MEPs meeting in Strasbourg today have backed a proposal to introduce a tax on financial transactions across the European Union.

The plan was adopted with 487 votes in favour, 152 against and 46 abstentions. Pension funds will not be subject to the tax.

Supporters of the proposal say it will ensure the financial sector contributes to covering the costs of the debt crisis while going a long way towards stamping out banks’ risky behaviour and raising much needed funds.

Yesterday, EU economics commissioner Olli Rehn said the tax had the potential to raise €57 billion in revenue that could be used for targeted investment.

Irish MEP Nessa Childers welcomed the decision, saying the financial sector needed to contribute to recovery.

“The financial sector was a major cause of the crisis and yet has received over €4 trillion in public support in recent years, in Ireland and around Europe. . . . They must now make a fair contribution to our public finances.”

Opponents say the tax will strangle the financial sector. In a lively debate on the proposal in the parliament, British MEP Godfrey Bloom said was an example of “greedy bureaucrats wanting your money”.

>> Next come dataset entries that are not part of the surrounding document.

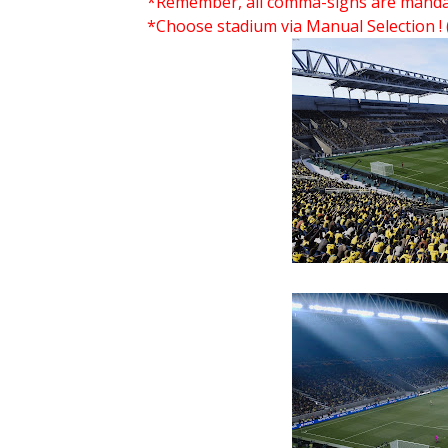
*Remember, all comma-signs are mandator
*Choose stadium via Manual Selection !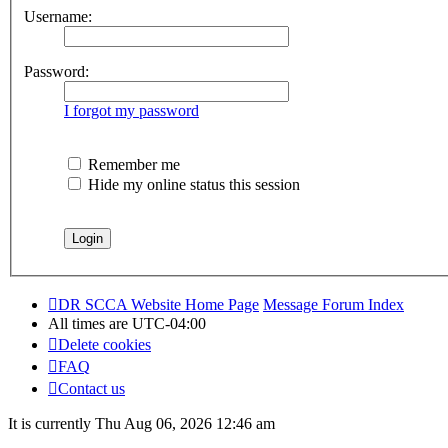
Username:
Password:
I forgot my password
Remember me
Hide my online status this session
DR SCCA Website Home Page
Message Forum Index
All times are
UTC-04:00
Delete cookies
FAQ
Contact us
It is currently Thu Aug 06, 2026 12:46 am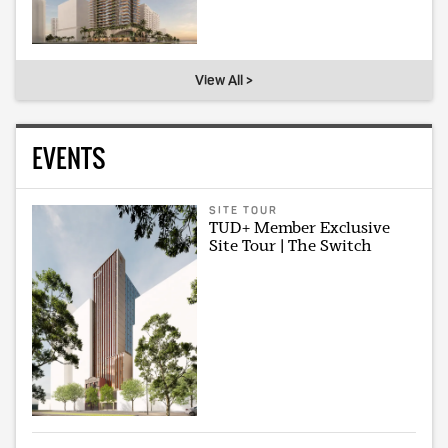
View All >
EVENTS
SITE TOUR
TUD+ Member Exclusive
Site Tour | The Switch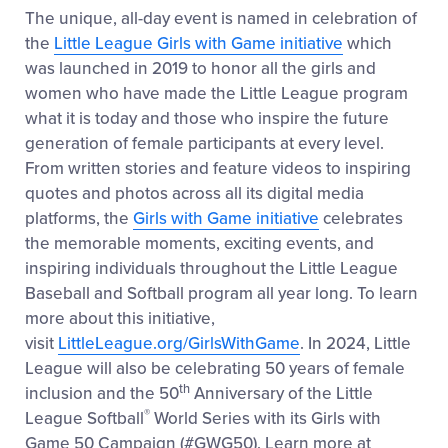
The unique, all-day event is named in celebration of
the
Little League Girls with Game initiative
which
was launched in 2019 to honor all the girls and
women who have made the Little League program
what it is today and those who inspire the future
generation of female participants at every level.
From written stories and feature videos to inspiring
quotes and photos across all its digital media
platforms, the
Girls with Game initiative
celebrates
the memorable moments, exciting events, and
inspiring individuals throughout the Little League
Baseball and Softball program all year long. To learn
more about this initiative,
visit
LittleLeague.org/GirlsWithGame
. In 2024, Little
League will also be celebrating 50 years of female
th
inclusion and the 50
Anniversary of the Little
®
League Softball
World Series with its Girls with
Game 50 Campaign (#GWG50). Learn more at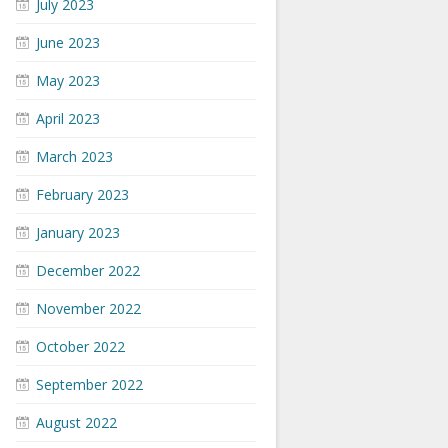
July 2023
June 2023
May 2023
April 2023
March 2023
February 2023
January 2023
December 2022
November 2022
October 2022
September 2022
August 2022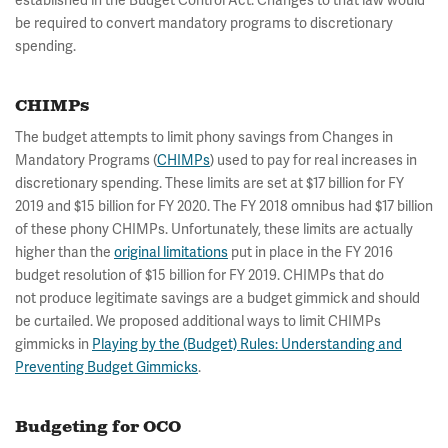
established in the Budget Control Act. Changes to that law would
be required to convert mandatory programs to discretionary
spending.
CHIMPs
The budget attempts to limit phony savings from Changes in
Mandatory Programs (
CHIMPs
) used to pay for real increases in
discretionary spending. These limits are set at $17 billion for FY
2019 and $15 billion for FY 2020. The FY 2018 omnibus had $17 billion
of these phony CHIMPs. Unfortunately, these limits are actually
higher than the
original limitations
put in place in the FY 2016
budget resolution of $15 billion for FY 2019. CHIMPs that do
not produce legitimate savings are a budget gimmick and should
be curtailed. We proposed additional ways to limit CHIMPs
gimmicks in
Playing by the (Budget) Rules: Understanding and
Preventing Budget Gimmicks
.
Budgeting for OCO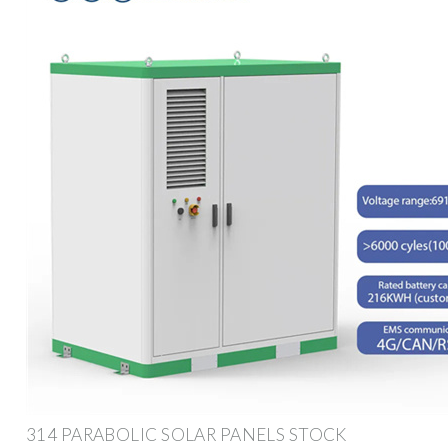
314 PARABOLIC SOLAR PANELS STOCK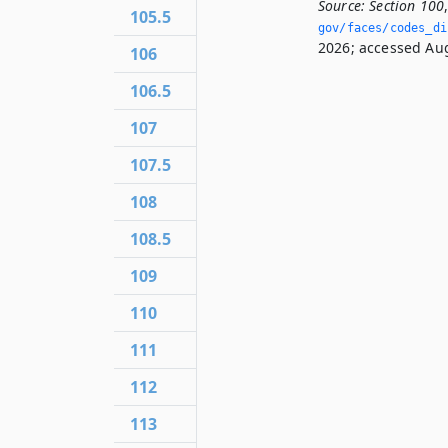
Source:
Section 100
105.5
gov/faces/codes_di
2026; accessed Aug
106
106.5
107
107.5
108
108.5
109
110
111
112
113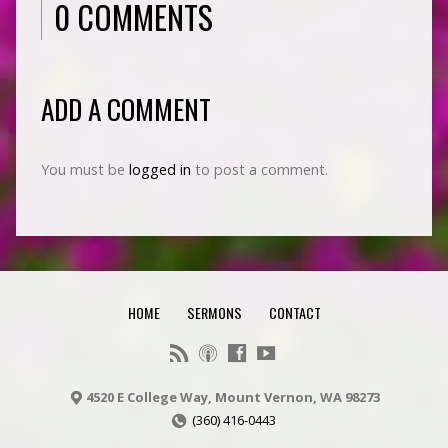
0 COMMENTS
ADD A COMMENT
You must be
logged in
to post a comment.
HOME
SERMONS
CONTACT
4520 E College Way, Mount Vernon, WA 98273
(360) 416-0443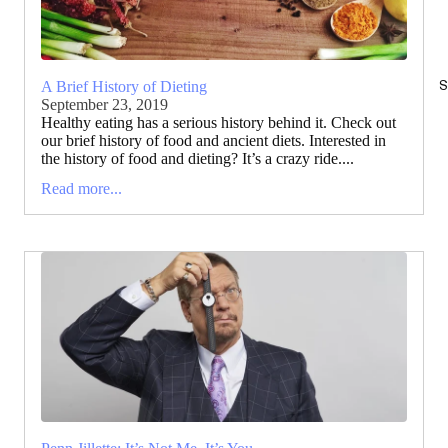
S
A Brief History of Dieting
September 23, 2019
Healthy eating has a serious history behind it. Check out
our brief history of food and ancient diets. Interested in
the history of food and dieting? It’s a crazy ride....
Read more...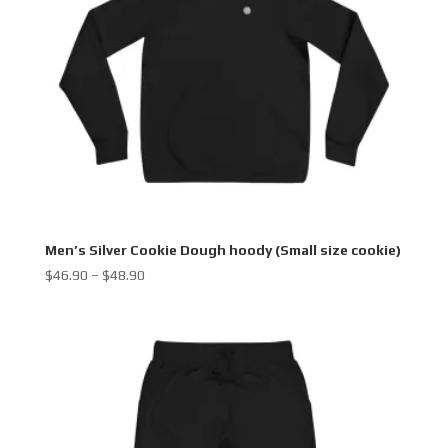
Men’s Silver Cookie Dough hoody (Small size cookie)
Price
$
46.90
–
$
48.90
range:
$46.90
through
$48.90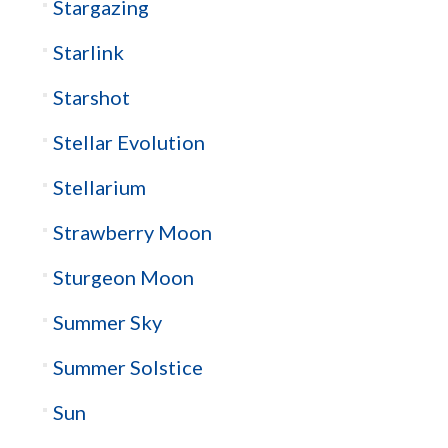
Stargazing
Starlink
Starshot
Stellar Evolution
Stellarium
Strawberry Moon
Sturgeon Moon
Summer Sky
Summer Solstice
Sun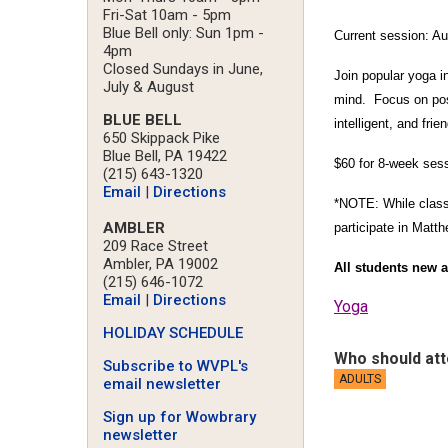
Fri-Sat 10am - 5pm
Blue Bell only: Sun 1pm -
Current session: A
4pm
Closed Sundays in June,
Join popular yoga i
July & August
mind. Focus on post
BLUE BELL
intelligent, and fr
650 Skippack Pike
Blue Bell, PA 19422
$60 for 8-week sess
(215) 643-1320
Email
|
Directions
*NOTE: While classes
AMBLER
participate in Matth
209 Race Street
Ambler, PA 19002
All students new a
(215) 646-1072
Email
|
Directions
Yoga
HOLIDAY SCHEDULE
Who should at
Subscribe to WVPL's
ADULTS
email newsletter
Sign up for Wowbrary
newsletter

The proposed tax rates involve a 0.01 per cent levy on shares and bonds and 0.01 per cent on derivatives. Through an “issuance principle,” financial institutions outside the taxed area would also pay the tax, provided the transactions made by them related to assets within the taxed area.

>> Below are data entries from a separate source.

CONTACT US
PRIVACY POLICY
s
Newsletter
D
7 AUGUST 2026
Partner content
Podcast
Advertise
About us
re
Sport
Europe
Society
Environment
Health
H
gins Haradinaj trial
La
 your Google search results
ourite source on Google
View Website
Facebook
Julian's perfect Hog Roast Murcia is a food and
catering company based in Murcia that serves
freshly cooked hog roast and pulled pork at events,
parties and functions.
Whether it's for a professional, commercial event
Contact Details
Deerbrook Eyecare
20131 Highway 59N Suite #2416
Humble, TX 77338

Parliament has been calling for this tax for almost two years with the latest Eurobarometer survey showing that 66 per cent of Europeans are in favour of it.

The author of the proposal, Greek Socialist Anni Podimata, said the tax should go ahead even if some member states object to it. “We cannot be held hostage by a few countries,” she said.

However, implementing the tax will not be easy. While parliament has sent a strong signal by backing the tax by a large majority, it only has consultation rights on taxation matters. A decision on the tax must be made unanimously in the European Council and several member states, including the UK and Sweden, are strongly opposed to it.

Minister for Finance Michael Noonan has said in the past he would only be in favour of the tax if it were rolled out on an EU-wide basis.

“If, as some countries have proposed, the tax was to be brought in under enhanced co-operation arrangements, we would fear we could lose business to London, since the UK is strongly opposed to this initiative,” Mr Noonan said in response to a question on the tax by Fianna Fáil leader Michael Martin last February.